The COVID-19 shutdowns have ravaged rural health care. 

Gov. Roy Cooper’s administration froze elective surgeries to prepare for an onslaught of coronavirus patients and at the same time destroyed a major revenue source for hospitals. 

The shutdown cut medical services and weakened rural hospitals.

Those hospitals lost millions while waiting for COVID-19 hospitalizations to spike in their communities. But that surge hasn’t materialized. 

Cooper has signaled he will refreeze elective surgeries if hospitals become overwhelmed. If that happens, the damage to rural public health may be irreversible.  

Rural hospitals were fragile, even before the pandemic. The longer Cooper shutters the economy, the slimmer their chances of financial recovery. Some rural hospitals won’t exist after the pandemic subsides.

For three years, bad luck has dogged Lumberton’s hospital. It endured three hurricanes, a lightning strike, a steady rural exodus, statewide shutdowns, and a global pandemic.

“We believed this was our turnaround year, to get back to the positive side of those things,” said Joann Anderson, president of Southeastern Health in Robeson County. “And then COVID hit. What was supposed to be our turnaround was actually catastrophic.”

For Martin General Hospital in Williamston, the past few months have been devastating. In April, revenue plunged roughly 40%. They dropped 30% in May. Elective surgeries are the “bread-and-butter” of rural hospitals. Without them, hospitals founder, says John Jacobson, interim chief executive officer.

“That’s the lifeblood of a small, rural hospital,” Jacobson told Carolina Journal. “We run pretty thin margins out here in the rural community. It’s not a high-profit business. Being able to break even is our goal.”

Even as the state prepares for the next coronavirus surge, rural hospitals are cutting services or reducing staff. Patients in the most underserved areas will suffer. 

Cooper’s shutdowns already shuttered services and clinics across Robeson County, where Southeastern Health serves one of the largest and poorest counties in North Carolina. Three in 10 residents live in poverty and rely on Medicaid for coverage. The county covers more than 900 square miles. 

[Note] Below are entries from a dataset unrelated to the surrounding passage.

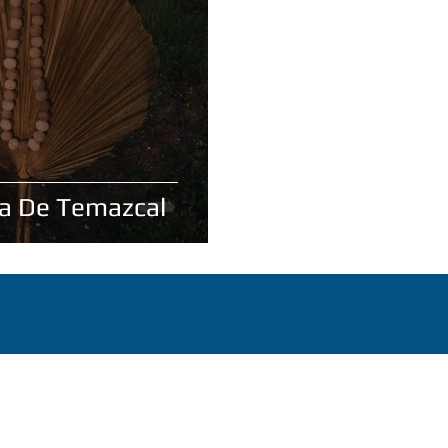
ia De Temazcal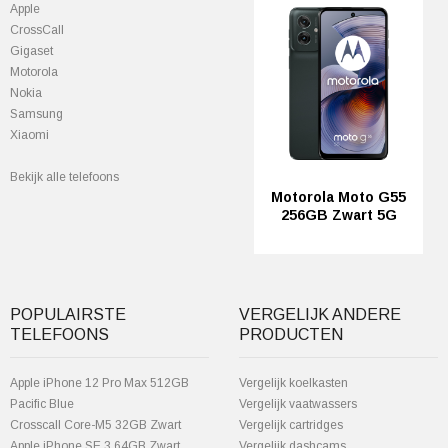
Apple
CrossCall
Gigaset
Motorola
Nokia
Samsung
Xiaomi
Bekijk alle telefoons
Motorola Moto G55
256GB Zwart 5G
POPULAIRSTE
VERGELIJK ANDERE
TELEFOONS
PRODUCTEN
Apple iPhone 12 Pro Max 512GB
Vergelijk koelkasten
Pacific Blue
Vergelijk vaatwassers
Crosscall Core-M5 32GB Zwart
Vergelijk cartridges
Apple iPhone SE 3 64GB Zwart
Vergelijk dashcams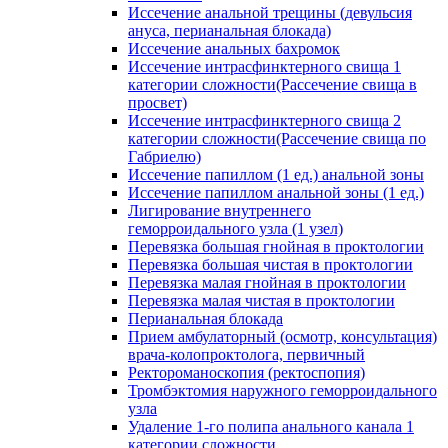
Иссечение анальной трещины (девульсия
ануса, перианальная блокада)
Иссечение анальных бахромок
Иссечение интрасфинктерного свища 1
категории сложности(Рассечение свища в
просвет)
Иссечение интрасфинктерного свища 2
категории сложности(Рассечение свища по
Габриелю)
Иссечение папиллом (1 ед.) анальной зоны
Иссечение папиллом анальной зоны (1 ед.)
Лигирование внутреннего
геморроидального узла (1 узел)
Перевязка большая гнойная в проктологии
Перевязка большая чистая в проктологии
Перевязка малая гнойная в проктологии
Перевязка малая чистая в проктологии
Перианальная блокада
Прием амбулаторный (осмотр, консультация)
врача-колопроктолога, первичный
Ректороманоскопия (ректоспопия)
Тромбэктомия наружного геморроидального
узла
Удаление 1-го полипа анального канала 1
категории сложности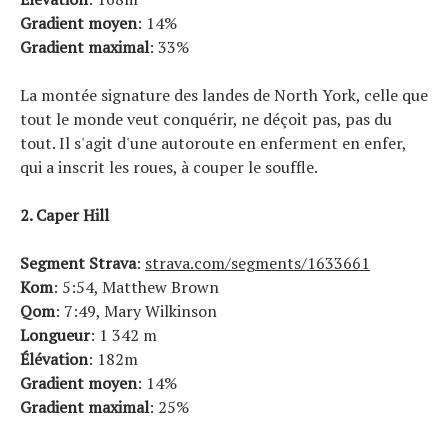
Gradient moyen
: 14%
Gradient maximal
: 33%
La montée signature des landes de North York, celle que
tout le monde veut conquérir, ne déçoit pas, pas du
tout. Il s'agit d'une autoroute en enferment en enfer,
qui a inscrit les roues, à couper le souffle.
2. Caper Hill
Segment Strava
:
strava.com/segments/1633661
Kom
: 5:54, Matthew Brown
Qom
: 7:49, Mary Wilkinson
Longueur
: 1 342 m
Élévation
: 182m
Gradient moyen
: 14%
Gradient maximal
: 25%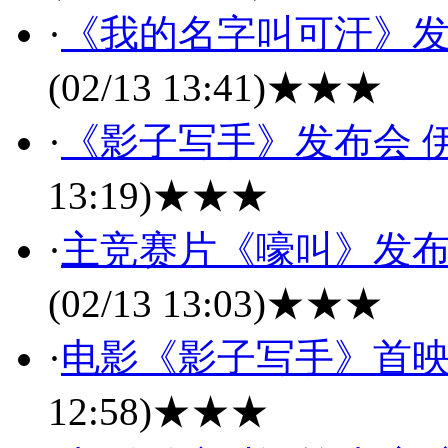
·
《我的名字叫可汗》发
(02/13 13:41)
★★★
·
《影子写手》发布会 
13:19)
★★★
·
主竞赛片《嚎叫》发布
(02/13 13:03)
★★★
·
电影《影子写手》首映
12:58)
★★★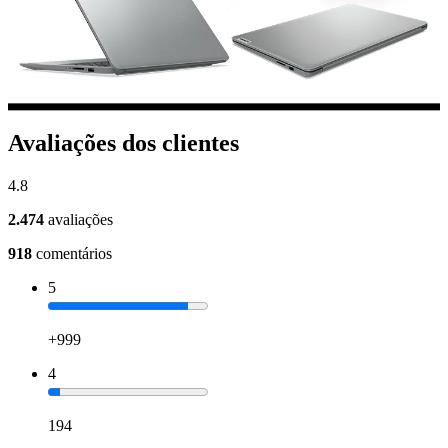
Avaliações dos clientes
4.8
2.474
avaliações
918
comentários
5
+999
4
194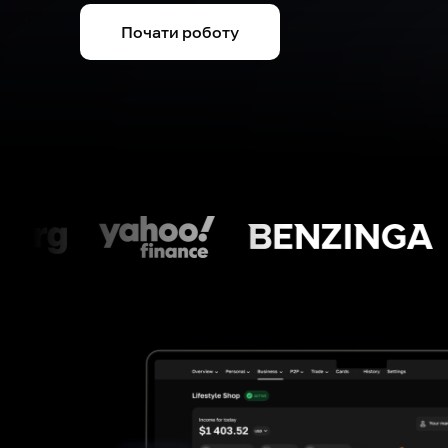
Почати роботу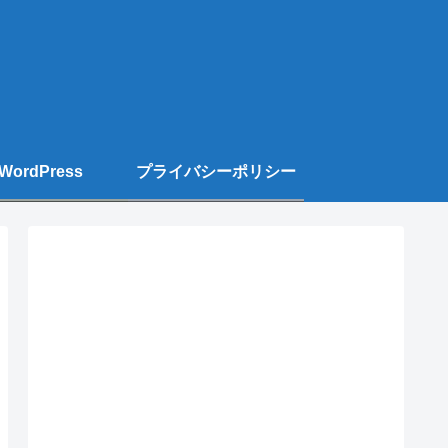
WordPress
プライバシーポリシー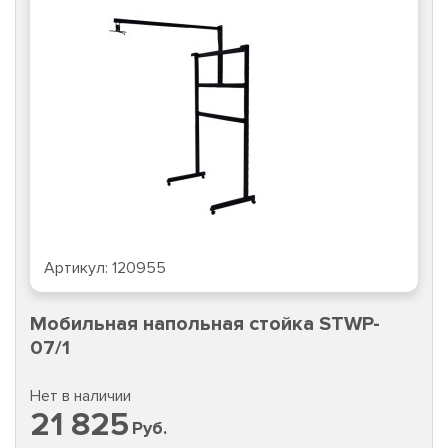
Артикул:
120955
Мобильная напольная стойка STWP-
07/1
Нет в наличии
21 825
Руб.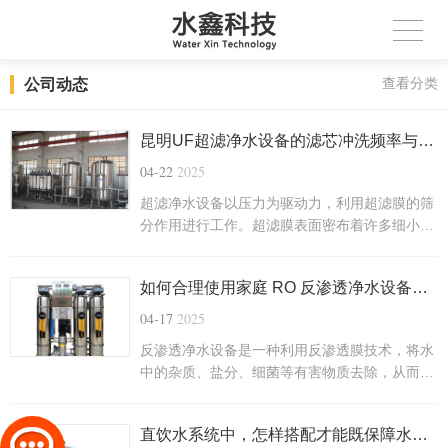
公司动态
查看分类
昆明UF超滤净水设备的滤芯冲洗频率与维护周期该如何...
04-22
2025
超滤净水设备以压力为驱动力，利用超滤膜的筛
分作用进行工作。超滤膜表面密布着许多细小的
微孔，孔径通常在 0.005-0.01 微米范围内，以
下是关于家庭日常使用中，UF 超滤净水设备滤
如何合理使用家庭 RO 反渗透净水设备，提升水资源利...
芯冲洗频率与维护周期科学设定的方法：
04-17
2025
反渗透净水设备是一种利用反渗透膜技术，将水
中的杂质、盐分、细菌等有害物质去除，从而获
得高质量纯净水的水处理设备，以下是一些家庭
使用 RO 反渗透净水设备时，通过合理用水习惯
直饮水系统中，怎样搭配才能既保障水质又降低成本？...
减少废水产生量、提升水资源利用率的方法：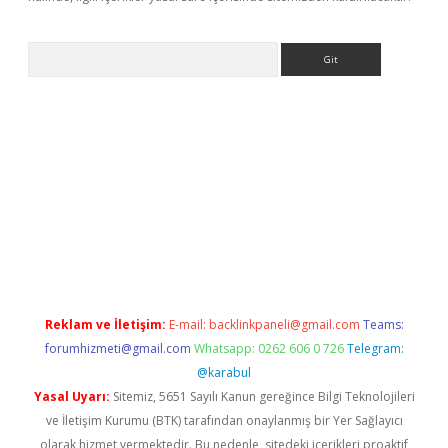
Arama
bet yeni giriş
tulipbet
Reklam ve İletişim:
E-mail:
backlinkpaneli@gmail.com
Teams:
forumhizmeti@gmail.com
Whatsapp: 0262 606 0 726
Telegram:
@karabul
Yasal Uyarı:
Sitemiz, 5651 Sayılı Kanun gereğince Bilgi Teknolojileri
ve İletişim Kurumu (BTK) tarafından onaylanmış bir Yer Sağlayıcı
olarak hizmet vermektedir. Bu nedenle, sitedeki içerikleri proaktif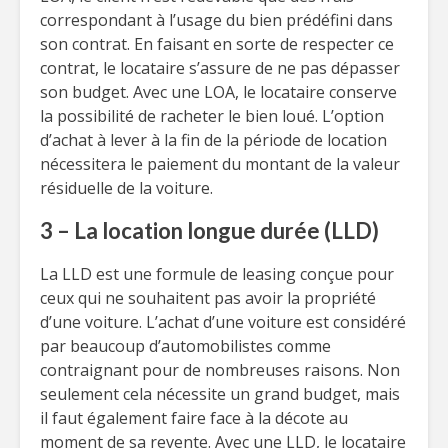
correspondant à l’usage du bien prédéfini dans
son contrat. En faisant en sorte de respecter ce
contrat, le locataire s’assure de ne pas dépasser
son budget. Avec une LOA, le locataire conserve
la possibilité de racheter le bien loué. L’option
d’achat à lever à la fin de la période de location
nécessitera le paiement du montant de la valeur
résiduelle de la voiture.
3 – La location longue durée (LLD)
La LLD est une formule de leasing conçue pour
ceux qui ne souhaitent pas avoir la propriété
d’une voiture. L’achat d’une voiture est considéré
par beaucoup d’automobilistes comme
contraignant pour de nombreuses raisons. Non
seulement cela nécessite un grand budget, mais
il faut également faire face à la décote au
moment de sa revente. Avec une LLD, le locataire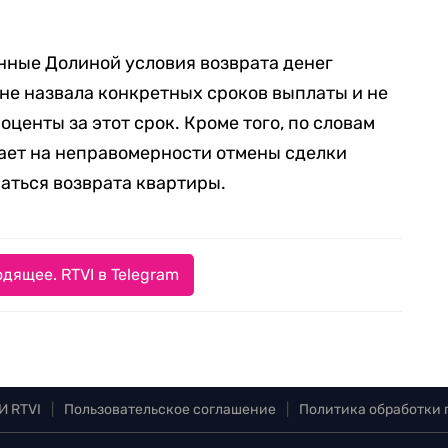
ные Долиной условия возврата денег
не назвала конкретных сроков выплаты и не
оценты за этот срок. Кроме того, по словам
вает на неправомерности отмены сделки
аться возврата квартиры.
дящее. RTVI в Telegram
И RTVI
|
Пользовательское соглашение
|
Политика обработки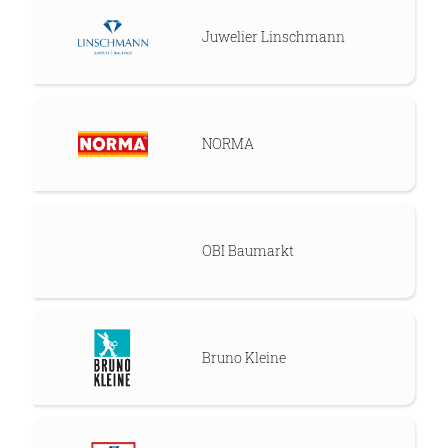
Juwelier Linschmann
NORMA
OBI Baumarkt
Bruno Kleine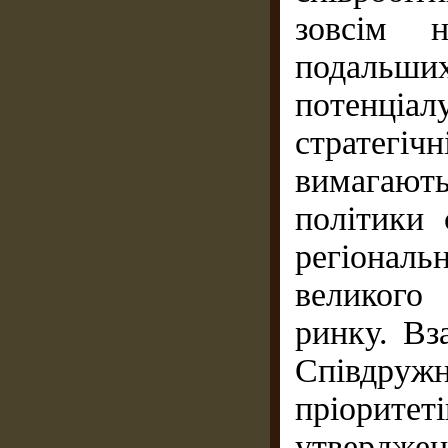
зовсім н
подальши
потенціал
стратегіч
вимагают
політики 
регіонал
великого
ринку. Вз
Співдружн
пріорите
утвердж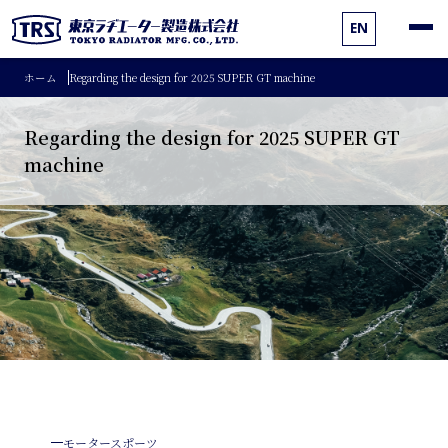
EN
ホーム
Regarding the design for 2025 SUPER GT machine
Regarding the design for 2025 SUPER GT
machine
モータースポーツ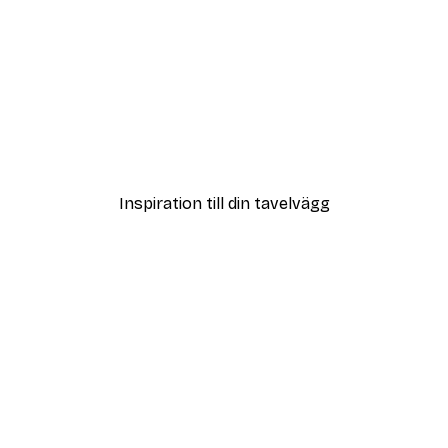
DEAL
Poster
Vägen till Stranden Poste
Från 108 kr
Inspiration till din tavelvägg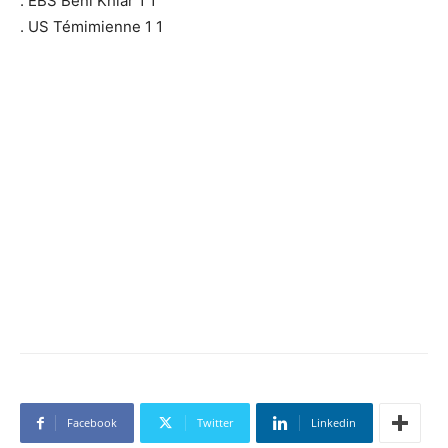
. EBS Béni Khiar 1 1
. US Témimienne 1 1
Facebook
Twitter
Linkedin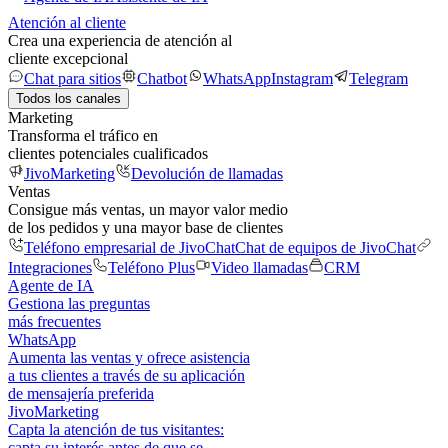
Atención al cliente
Crea una experiencia de atención al
cliente excepcional
Chat para sitios
Chatbot
WhatsApp
Instagram
Telegram
Todos los canales
Marketing
Transforma el tráfico en
clientes potenciales cualificados
JivoMarketing
Devolución de llamadas
Ventas
Consigue más ventas, un mayor valor medio
de los pedidos y una mayor base de clientes
Teléfono empresarial de JivoChat
Chat de equipos de JivoChat
Integraciones
Teléfono Plus
Video llamadas
CRM
Agente de IA
Gestiona las preguntas
más frecuentes
WhatsApp
Aumenta las ventas y ofrece asistencia
a tus clientes a través de su aplicación
de mensajería preferida
JivoMarketing
Capta la atención de tus visitantes:
capta su interés antes de que se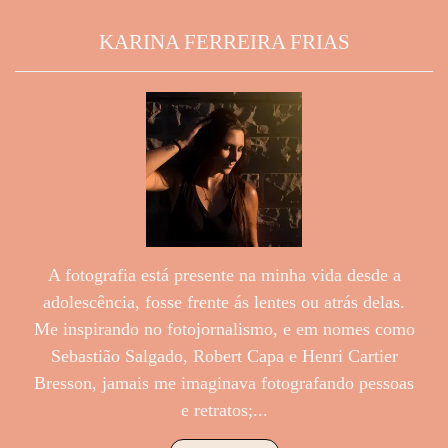
KARINA FERREIRA FRIAS
A fotografia está presente na minha vida desde a
adolescência, fosse frente ás lentes ou atrás delas.
Me inspirando no fotojornalismo, e em nomes como
Sebastião Salgado, Robert Capa e Henri Cartier
Bresson, jamais me imaginava fotografando pessoas
e retratos;...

The hospital lost $17 million. It closed a handful of offices and a clinic on the outskirts of its service area. It had already slashed salaries, projects, benefits, and expenses. It closed 236 job positions, Anderson told CJ.

“In the beginning of COVID, it was as if we had a hurricane every month,” Anderson said. “If we went back to Phase One again, that’s another huge financial hit. I hate to use the word ‘catastrophic.’ … But you can’t weather that many storms in one year and be financially OK.”

Already, hospital closures are up from last year, said Mark Holmes, director of the University of North Carolina’s Cecil G. Sheps Center for Health Services Research. 

“The nightmare scenario is that the damage of this wipes out health care provider infrastructure,” Holmes said. “Hospitals close, clinics dry up, people quit the profession … a dramatic decline in access, and it won’t be equitable.” 

For Robeson County residents, losing the local hospital would mean driving 30 minutes or more to get care. Patients on Medicaid would lose their coverage when crossing into South Carolina. But Anderson says closing the hospital is still a distant possibility. 

Hugh Chatham Memorial Hospital in Elkin fared better than others. Its surgical volumes cratered as much as 60% during the shutdown. Bad debt and charity care soared $1 million past their levels during the past year. But the hospital is stable and its reserves intact, Paul Hammes, CEO of Hugh Chatham Memorial Hospital, told CJ.  

Even without backsliding, Hammes expects a slow recovery. Patients remain wary, and hospital leaders fear the damage of shutdowns will be permanent. They worry mass unemployment could dismantle patients’ coverage and their ability to afford care. 

Congress sent rural hospitals billions in federal relief. But that money is like an inflatable lifeboat, says Holmes. At some point, it will run out of air. 

Even now, rural hospitals say federal relief falls short of the need. Bigger health systems sucked up much of the funding, leaving less for rural, independent hospitals, the Charlotte Observer reported

North Carolina gave $30.9 million to 17 rural hospitals in hardship payments. The state accelerated supplemental payments to all hospitals. The state Department of Health and Human Services submitted a plan to allow Medicaid payments to offset Medicaid losses due to COVID-19. The department is waiting for federal approval, spokeswoman Kelly Connor said in an email. 

“I don’t think it’s enough to cover anyone’s losses at this point,” Dr. Roxie Wells, president of Cape Fear Valley Hoke Hospital, told CJ. “We will respond because that’s what’s required of us.”